# TASK STATEMENT
Quote word for word the stretch of the proposed changes to the slavery bill from "2. Inserting a more" through "people with disabilities.".

# PAGE EXTRACT
2. Inserting a more clear definition about what constitutes slavery: at present the definition comes from Article 4 of the Human Rights Convention (HRC) but, in order for the Legislation to be clearly understood by the general public, many of whom will not know what the HRC says in Article 4 (nor that there have been legal cases looking at the potential definition of slavery), there needs to be an unambiguous definition that is widely accepted.

3. Better protection for children and adults with disabilities: a very simple change to the Bill would better protect people with disabilities.

4. Ensuring the Independent Anti-slavery Commissioner is mandated to provide information, education or training: at the present time this power is discretionary and non-specific.

5. Ensuring that the Secretary of State must issue guidance on the sort of things that indicate a person may be the victim of slavery, human trafficking or exploitation: not simply slavery or human trafficking as at present.

6. Providing better protection of victims of exploitation: rather than just providing a potential defence for slavery or trafficking victims compelled to commit an offence and rather than, at present, focusing almost entirely in the Bill on slavery and trafficking and, on the face of it, considering that exploitation occurs purely in relation to trafficking. It doesn’t. Children and adults can be exploited without being trafficked.

# DATASET ROWS
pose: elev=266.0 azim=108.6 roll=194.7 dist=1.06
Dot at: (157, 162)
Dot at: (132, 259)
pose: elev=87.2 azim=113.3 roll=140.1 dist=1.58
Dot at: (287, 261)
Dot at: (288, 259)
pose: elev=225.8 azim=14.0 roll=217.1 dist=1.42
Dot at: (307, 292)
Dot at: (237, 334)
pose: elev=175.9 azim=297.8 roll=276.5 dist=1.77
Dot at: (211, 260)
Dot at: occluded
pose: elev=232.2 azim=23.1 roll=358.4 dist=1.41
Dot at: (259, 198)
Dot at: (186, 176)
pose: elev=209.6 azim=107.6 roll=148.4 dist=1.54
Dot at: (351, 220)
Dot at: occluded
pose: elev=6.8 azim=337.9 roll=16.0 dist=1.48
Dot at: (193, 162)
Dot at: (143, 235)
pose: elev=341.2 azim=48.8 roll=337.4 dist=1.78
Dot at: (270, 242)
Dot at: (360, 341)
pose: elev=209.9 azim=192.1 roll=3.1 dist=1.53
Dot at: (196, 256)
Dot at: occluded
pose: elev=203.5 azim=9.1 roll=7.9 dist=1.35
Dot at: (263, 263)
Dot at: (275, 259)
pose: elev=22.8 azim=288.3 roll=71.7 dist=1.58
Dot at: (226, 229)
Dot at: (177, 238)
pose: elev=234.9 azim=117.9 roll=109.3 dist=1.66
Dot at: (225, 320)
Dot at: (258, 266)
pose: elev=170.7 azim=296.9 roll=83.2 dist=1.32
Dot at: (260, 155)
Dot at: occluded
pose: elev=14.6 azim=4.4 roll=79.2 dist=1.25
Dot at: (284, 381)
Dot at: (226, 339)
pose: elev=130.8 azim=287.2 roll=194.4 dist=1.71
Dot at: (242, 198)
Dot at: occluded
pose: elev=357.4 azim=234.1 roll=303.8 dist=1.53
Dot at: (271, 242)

# IN RESPONSE
2. Inserting a more clear definition about what constitutes slavery: at present the definition comes from Article 4 of the Human Rights Convention (HRC) but, in order for the Legislation to be clearly understood by the general public, many of whom will not know what the HRC says in Article 4 (nor that there have been legal cases looking at the potential definition of slavery), there needs to be an unambiguous definition that is widely accepted.

3. Better protection for children and adults with disabilities: a very simple change to the Bill would better protect people with disabilities.